▶ ACTIVITY 1
List the words the review of Inside Out and Back Again uses to describe the verse novel.
▶ ACTIVITY 2
Summarize the review of Inside Out and Back Again in two sentences.
▶ ACTIVITY 3
Carry on with the review of Inside Out and Back Again from where it stops.

▶ TEXT SEGMENT
Friday, October 11, 2013

Inside out and back again by Thanhha Lai

Poignant, moving, sad, honest, emotional - these are some of the words I would use to describe the verse novel Inside out and back again.

Over the course of a year this book relates, as a diary, the conflict in Vietnam of the 1960s, the journey by Ha's family to the US and her first months adjusting to this new and very foreign life.

Ha is a very smart girl.  In this extract she explains her shopping routine when her mother sends her to the market.

"Last September
she would give me
fifty dong
to buy one hundred grams of pork,
a bunch of water spinach,
five cubes of tofu.

But I told no one
I was buying
ninety-nine grams of pork,
seven-eights of a bunch of spinach,
four and three-quarter cubes of tofu.
Merchants frowned at
Mother's strange instructions.

The money saved
bought
a pound of toasted coconut,
one sugary fried dough,
two crunchy mung bean biscuits."

As a contrast here is a description of Ha's packing.

"Into each pack;
one pair of pants,
one pair of shorts,
three pairs of underwear,
two shirts,
sandals,
toothbrush and paste,
soap,
ten palms of rice grains,
three clumps of cooked rice,
one choice.

(Records from a data source)
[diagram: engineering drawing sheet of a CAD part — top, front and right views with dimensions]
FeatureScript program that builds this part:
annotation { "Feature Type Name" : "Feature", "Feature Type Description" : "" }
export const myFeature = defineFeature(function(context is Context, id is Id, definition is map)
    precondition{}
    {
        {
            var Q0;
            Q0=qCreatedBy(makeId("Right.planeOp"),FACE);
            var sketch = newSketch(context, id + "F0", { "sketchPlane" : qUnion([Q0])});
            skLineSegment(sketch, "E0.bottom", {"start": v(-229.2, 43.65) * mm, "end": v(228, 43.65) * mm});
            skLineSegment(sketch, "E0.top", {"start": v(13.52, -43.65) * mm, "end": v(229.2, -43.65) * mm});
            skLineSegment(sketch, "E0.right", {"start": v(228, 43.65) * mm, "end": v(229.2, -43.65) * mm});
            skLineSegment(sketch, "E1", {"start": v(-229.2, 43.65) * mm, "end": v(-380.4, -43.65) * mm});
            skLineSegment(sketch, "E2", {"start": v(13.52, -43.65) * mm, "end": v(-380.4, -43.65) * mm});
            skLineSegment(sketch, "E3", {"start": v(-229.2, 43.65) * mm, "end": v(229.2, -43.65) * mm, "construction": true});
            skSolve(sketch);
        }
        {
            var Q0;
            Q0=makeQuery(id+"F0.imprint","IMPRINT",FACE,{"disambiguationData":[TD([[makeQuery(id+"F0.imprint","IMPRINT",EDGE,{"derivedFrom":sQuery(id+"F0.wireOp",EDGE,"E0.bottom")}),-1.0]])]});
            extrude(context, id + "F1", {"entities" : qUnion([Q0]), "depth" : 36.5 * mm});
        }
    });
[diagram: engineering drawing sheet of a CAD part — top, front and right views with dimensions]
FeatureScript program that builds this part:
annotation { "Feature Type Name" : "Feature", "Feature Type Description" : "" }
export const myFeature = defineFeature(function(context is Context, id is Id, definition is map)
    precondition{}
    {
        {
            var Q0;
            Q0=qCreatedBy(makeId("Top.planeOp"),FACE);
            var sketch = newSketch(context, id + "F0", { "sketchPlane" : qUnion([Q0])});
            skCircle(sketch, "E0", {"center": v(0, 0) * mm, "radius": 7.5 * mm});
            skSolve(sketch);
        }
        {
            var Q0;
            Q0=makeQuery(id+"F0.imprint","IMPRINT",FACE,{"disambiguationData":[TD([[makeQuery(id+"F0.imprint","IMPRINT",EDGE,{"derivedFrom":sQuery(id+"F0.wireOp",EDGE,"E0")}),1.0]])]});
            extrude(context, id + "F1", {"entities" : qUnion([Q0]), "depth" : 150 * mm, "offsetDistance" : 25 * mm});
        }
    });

▶ EXPECTED OUTPUT 1
Poignant, moving, sad, honest, emotional

▶ EXPECTED OUTPUT 2
The review calls the verse novel Inside Out and Back Again poignant, moving, sad, honest and emotional, and explains that it relates, as a diary over the course of a year, the conflict in Vietnam of the 1960s, the journey by Ha's family to the US and her first months adjusting to that life. It quotes an extract in which Ha, a very smart girl, buys a little less than her mother's market instructions and spends the saved money on treats, and then a contrasting description of Ha's packing.

▶ EXPECTED OUTPUT 3
I choose my doll,
once lent to a neighbour
who left it outside,
where mice bit 
her left cheek
and right thumb.

I love her more 
for her scars."

This is a brilliant book for mature senior primary students and  a worthy Newbery honor recipient.  After reading this book you might also enjoy Onion Tears by Diana Kidd, Silk Umbrellas by Carolyn Marsden and Almost Forever by Maria Testa.

You can read an extract from this book here.  Here are some lesson plans and teaching resources.  You might like to watch a trailer.


I have put two covers here because we have the one with the half face here in Australia but I much prefer the US cover below.